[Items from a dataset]

########

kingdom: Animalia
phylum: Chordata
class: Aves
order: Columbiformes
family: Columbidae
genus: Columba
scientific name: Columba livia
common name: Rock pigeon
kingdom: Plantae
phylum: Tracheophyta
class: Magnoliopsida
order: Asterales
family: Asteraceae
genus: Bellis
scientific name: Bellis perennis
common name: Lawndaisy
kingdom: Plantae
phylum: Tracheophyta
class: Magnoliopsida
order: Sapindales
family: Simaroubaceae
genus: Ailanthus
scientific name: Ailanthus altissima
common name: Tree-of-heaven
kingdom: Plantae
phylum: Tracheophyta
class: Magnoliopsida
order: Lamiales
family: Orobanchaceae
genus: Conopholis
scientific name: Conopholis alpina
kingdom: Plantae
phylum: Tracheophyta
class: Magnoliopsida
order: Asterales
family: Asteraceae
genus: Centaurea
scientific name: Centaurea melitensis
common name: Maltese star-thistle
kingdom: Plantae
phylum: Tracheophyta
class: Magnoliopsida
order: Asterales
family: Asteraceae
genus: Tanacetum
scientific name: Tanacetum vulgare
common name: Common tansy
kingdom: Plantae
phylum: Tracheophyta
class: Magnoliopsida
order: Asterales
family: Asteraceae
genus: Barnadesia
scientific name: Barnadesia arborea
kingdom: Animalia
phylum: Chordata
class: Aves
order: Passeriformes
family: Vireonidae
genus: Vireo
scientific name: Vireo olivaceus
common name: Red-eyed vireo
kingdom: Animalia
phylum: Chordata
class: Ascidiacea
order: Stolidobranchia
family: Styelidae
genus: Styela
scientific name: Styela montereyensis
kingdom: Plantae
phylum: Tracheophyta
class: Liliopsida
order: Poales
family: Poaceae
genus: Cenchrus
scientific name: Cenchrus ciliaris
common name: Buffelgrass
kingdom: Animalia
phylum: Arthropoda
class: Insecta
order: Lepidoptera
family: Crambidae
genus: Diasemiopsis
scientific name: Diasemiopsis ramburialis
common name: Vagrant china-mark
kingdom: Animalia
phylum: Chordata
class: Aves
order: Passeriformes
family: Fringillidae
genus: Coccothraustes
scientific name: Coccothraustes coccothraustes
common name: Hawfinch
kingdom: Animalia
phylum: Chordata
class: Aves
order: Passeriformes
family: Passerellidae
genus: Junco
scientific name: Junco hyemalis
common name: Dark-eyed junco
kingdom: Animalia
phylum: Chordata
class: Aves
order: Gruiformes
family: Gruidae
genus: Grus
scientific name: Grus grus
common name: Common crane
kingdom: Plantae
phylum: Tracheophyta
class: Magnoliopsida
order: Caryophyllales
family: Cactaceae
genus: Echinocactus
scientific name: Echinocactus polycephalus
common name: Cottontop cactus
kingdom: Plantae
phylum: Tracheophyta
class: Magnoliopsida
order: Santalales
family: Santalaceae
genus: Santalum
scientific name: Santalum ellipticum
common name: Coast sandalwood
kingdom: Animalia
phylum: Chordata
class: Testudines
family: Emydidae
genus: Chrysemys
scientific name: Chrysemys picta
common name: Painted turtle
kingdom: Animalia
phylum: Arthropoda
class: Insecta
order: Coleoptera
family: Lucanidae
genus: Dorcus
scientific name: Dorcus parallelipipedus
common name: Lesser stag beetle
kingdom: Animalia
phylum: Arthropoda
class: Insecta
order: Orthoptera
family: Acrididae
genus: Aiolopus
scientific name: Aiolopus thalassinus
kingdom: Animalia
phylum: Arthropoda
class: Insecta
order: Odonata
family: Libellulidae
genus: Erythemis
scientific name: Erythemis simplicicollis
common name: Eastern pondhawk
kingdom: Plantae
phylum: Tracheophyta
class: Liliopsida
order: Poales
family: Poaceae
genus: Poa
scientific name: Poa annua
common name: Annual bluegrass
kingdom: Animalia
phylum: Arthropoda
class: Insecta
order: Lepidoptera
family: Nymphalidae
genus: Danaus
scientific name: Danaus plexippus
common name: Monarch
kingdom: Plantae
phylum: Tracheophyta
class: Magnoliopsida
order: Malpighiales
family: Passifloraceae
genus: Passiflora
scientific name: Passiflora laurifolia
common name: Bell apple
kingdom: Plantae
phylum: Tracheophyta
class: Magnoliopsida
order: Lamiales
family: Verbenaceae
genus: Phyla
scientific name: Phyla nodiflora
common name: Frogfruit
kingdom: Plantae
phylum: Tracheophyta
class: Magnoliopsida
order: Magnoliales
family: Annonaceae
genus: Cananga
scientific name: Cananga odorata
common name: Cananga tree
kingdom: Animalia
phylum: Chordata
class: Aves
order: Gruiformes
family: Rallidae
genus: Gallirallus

########

(Goal of the exercise)
Write out the lines of the material again, changing "common name" to "vernacular name" everywhere and keeping everything else as it is.

(Right answer)
kingdom: Animalia
phylum: Chordata
class: Aves
order: Columbiformes
family: Columbidae
genus: Columba
scientific name: Columba livia
vernacular name: Rock pigeon
kingdom: Plantae
phylum: Tracheophyta
class: Magnoliopsida
order: Asterales
family: Asteraceae
genus: Bellis
scientific name: Bellis perennis
vernacular name: Lawndaisy
kingdom: Plantae
phylum: Tracheophyta
class: Magnoliopsida
order: Sapindales
family: Simaroubaceae
genus: Ailanthus
scientific name: Ailanthus altissima
vernacular name: Tree-of-heaven
kingdom: Plantae
phylum: Tracheophyta
class: Magnoliopsida
order: Lamiales
family: Orobanchaceae
genus: Conopholis
scientific name: Conopholis alpina
kingdom: Plantae
phylum: Tracheophyta
class: Magnoliopsida
order: Asterales
family: Asteraceae
genus: Centaurea
scientific name: Centaurea melitensis
vernacular name: Maltese star-thistle
kingdom: Plantae
phylum: Tracheophyta
class: Magnoliopsida
order: Asterales
family: Asteraceae
genus: Tanacetum
scientific name: Tanacetum vulgare
vernacular name: Common tansy
kingdom: Plantae
phylum: Tracheophyta
class: Magnoliopsida
order: Asterales
family: Asteraceae
genus: Barnadesia
scientific name: Barnadesia arborea
kingdom: Animalia
phylum: Chordata
class: Aves
order: Passeriformes
family: Vireonidae
genus: Vireo
scientific name: Vireo olivaceus
vernacular name: Red-eyed vireo
kingdom: Animalia
phylum: Chordata
class: Ascidiacea
order: Stolidobranchia
family: Styelidae
genus: Styela
scientific name: Styela montereyensis
kingdom: Plantae
phylum: Tracheophyta
class: Liliopsida
order: Poales
family: Poaceae
genus: Cenchrus
scientific name: Cenchrus ciliaris
vernacular name: Buffelgrass
kingdom: Animalia
phylum: Arthropoda
class: Insecta
order: Lepidoptera
family: Crambidae
genus: Diasemiopsis
scientific name: Diasemiopsis ramburialis
vernacular name: Vagrant china-mark
kingdom: Animalia
phylum: Chordata
class: Aves
order: Passeriformes
family: Fringillidae
genus: Coccothraustes
scientific name: Coccothraustes coccothraustes
vernacular name: Hawfinch
kingdom: Animalia
phylum: Chordata
class: Aves
order: Passeriformes
family: Passerellidae
genus: Junco
scientific name: Junco hyemalis
vernacular name: Dark-eyed junco
kingdom: Animalia
phylum: Chordata
class: Aves
order: Gruiformes
family: Gruidae
genus: Grus
scientific name: Grus grus
vernacular name: Common crane
kingdom: Plantae
phylum: Tracheophyta
class: Magnoliopsida
order: Caryophyllales
family: Cactaceae
genus: Echinocactus
scientific name: Echinocactus polycephalus
vernacular name: Cottontop cactus
kingdom: Plantae
phylum: Tracheophyta
class: Magnoliopsida
order: Santalales
family: Santalaceae
genus: Santalum
scientific name: Santalum ellipticum
vernacular name: Coast sandalwood
kingdom: Animalia
phylum: Chordata
class: Testudines
family: Emydidae
genus: Chrysemys
scientific name: Chrysemys picta
vernacular name: Painted turtle
kingdom: Animalia
phylum: Arthropoda
class: Insecta
order: Coleoptera
family: Lucanidae
genus: Dorcus
scientific name: Dorcus parallelipipedus
vernacular name: Lesser stag beetle
kingdom: Animalia
phylum: Arthropoda
class: Insecta
order: Orthoptera
family: Acrididae
genus: Aiolopus
scientific name: Aiolopus thalassinus
kingdom: Animalia
phylum: Arthropoda
class: Insecta
order: Odonata
family: Libellulidae
genus: Erythemis
scientific name: Erythemis simplicicollis
vernacular name: Eastern pondhawk
kingdom: Plantae
phylum: Tracheophyta
class: Liliopsida
order: Poales
family: Poaceae
genus: Poa
scientific name: Poa annua
vernacular name: Annual bluegrass
kingdom: Animalia
phylum: Arthropoda
class: Insecta
order: Lepidoptera
family: Nymphalidae
genus: Danaus
scientific name: Danaus plexippus
vernacular name: Monarch
kingdom: Plantae
phylum: Tracheophyta
class: Magnoliopsida
order: Malpighiales
family: Passifloraceae
genus: Passiflora
scientific name: Passiflora laurifolia
vernacular name: Bell apple
kingdom: Plantae
phylum: Tracheophyta
class: Magnoliopsida
order: Lamiales
family: Verbenaceae
genus: Phyla
scientific name: Phyla nodiflora
vernacular name: Frogfruit
kingdom: Plantae
phylum: Tracheophyta
class: Magnoliopsida
order: Magnoliales
family: Annonaceae
genus: Cananga
scientific name: Cananga odorata
vernacular name: Cananga tree
kingdom: Animalia
phylum: Chordata
class: Aves
order: Gruiformes
family: Rallidae
genus: Gallirallus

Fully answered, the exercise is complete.